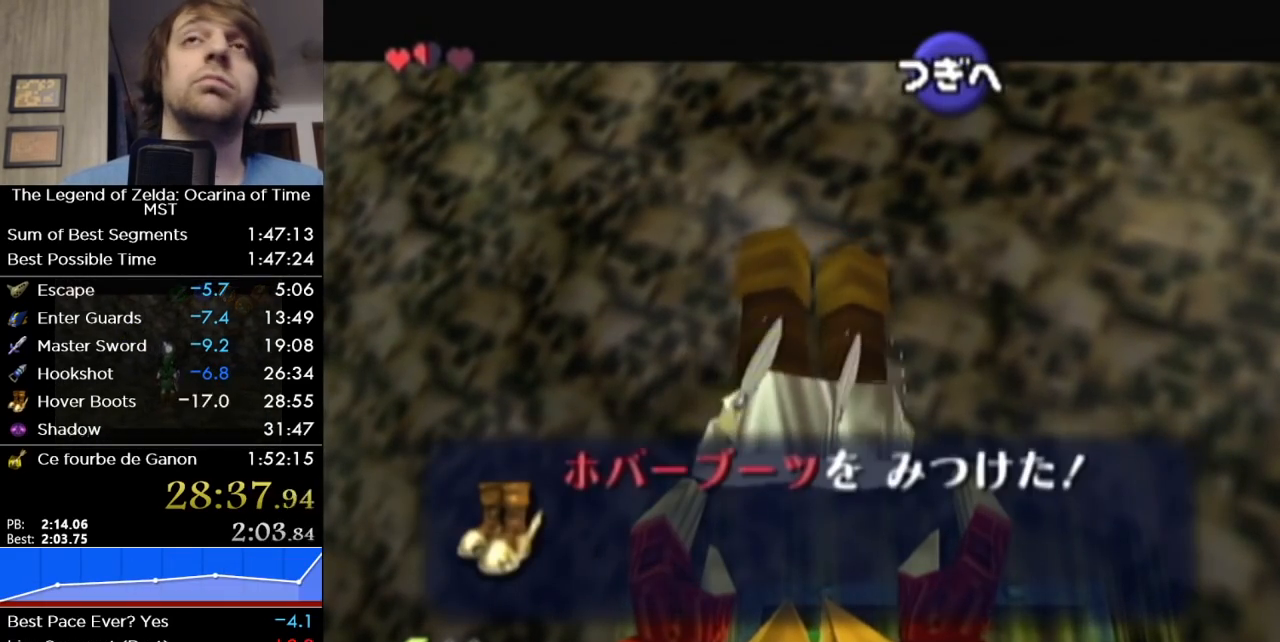
{"buttons": ["A"], "right_stick": "center", "events": [[67, "A", "up"], [67, "B", "down"], [100, "B", "up"], [150, "A", "down"], [217, "A", "up"], [217, "B", "down"], [283, "B", "up"], [350, "A", "down"], [417, "A", "up"], [417, "B", "down"], [483, "B", "up"], [500, "A", "down"]]}
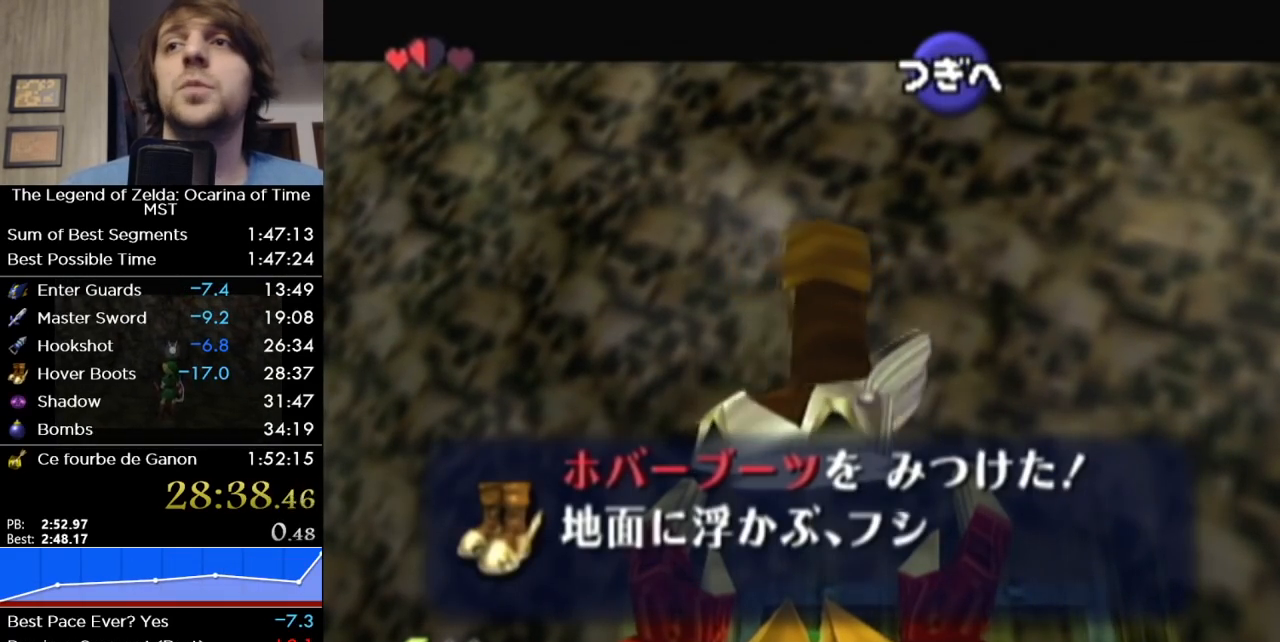
{"buttons": [], "right_stick": "center", "events": [[67, "B", "down"], [100, "A", "up"], [133, "B", "up"], [217, "A", "down"], [250, "A", "up"], [250, "B", "down"], [317, "B", "up"], [383, "A", "down"], [467, "A", "up"], [467, "B", "down"], [500, "B", "up"]]}
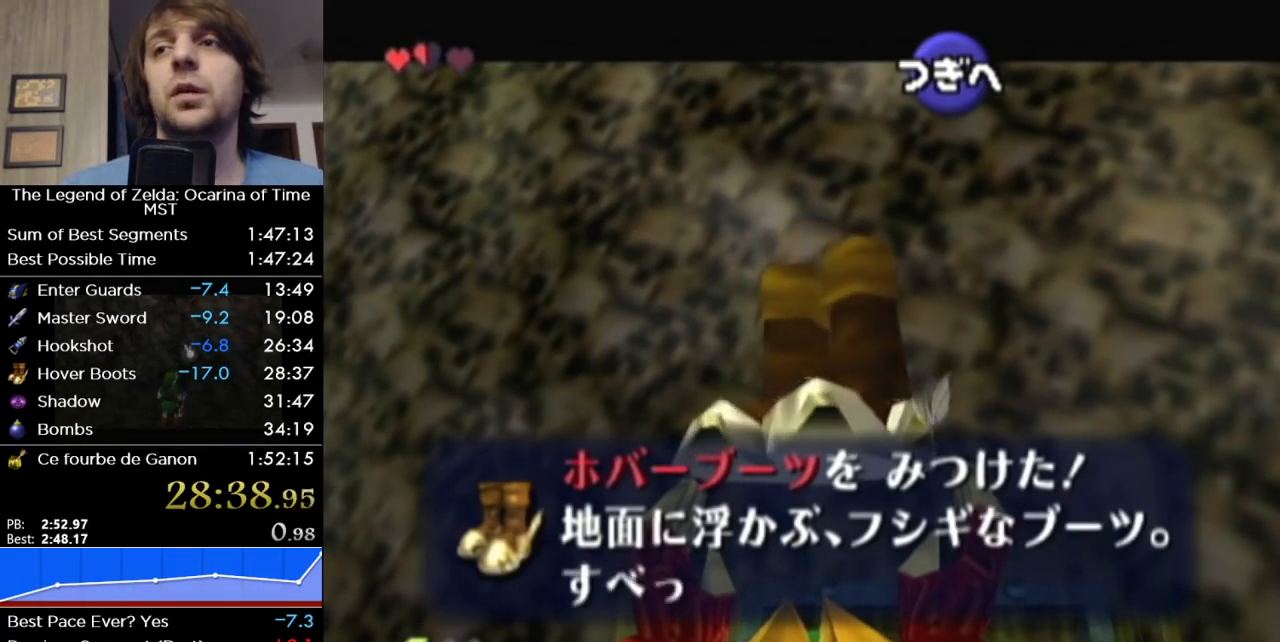
{"buttons": ["A"], "right_stick": "center", "events": [[67, "A", "down"], [133, "A", "up"], [133, "B", "down"], [167, "B", "up"], [233, "A", "down"], [250, "A", "up"], [283, "B", "down"], [350, "A", "down"], [350, "B", "up"], [417, "A", "up"], [417, "B", "down"], [467, "B", "up"], [500, "A", "down"]]}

**TASK GOAL**
Each line of the material goes into your copy unchanged, but no picture does.

**EXPECTED ANSWER**
{"buttons": ["A"], "right_stick": "center", "events": [[67, "A", "up"], [67, "B", "down"], [100, "B", "up"], [150, "A", "down"], [217, "A", "up"], [217, "B", "down"], [283, "B", "up"], [350, "A", "down"], [417, "A", "up"], [417, "B", "down"], [483, "B", "up"], [500, "A", "down"]]}
{"buttons": [], "right_stick": "center", "events": [[67, "B", "down"], [100, "A", "up"], [133, "B", "up"], [217, "A", "down"], [250, "A", "up"], [250, "B", "down"], [317, "B", "up"], [383, "A", "down"], [467, "A", "up"], [467, "B", "down"], [500, "B", "up"]]}
{"buttons": ["A"], "right_stick": "center", "events": [[67, "A", "down"], [133, "A", "up"], [133, "B", "down"], [167, "B", "up"], [233, "A", "down"], [250, "A", "up"], [283, "B", "down"], [350, "A", "down"], [350, "B", "up"], [417, "A", "up"], [417, "B", "down"], [467, "B", "up"], [500, "A", "down"]]}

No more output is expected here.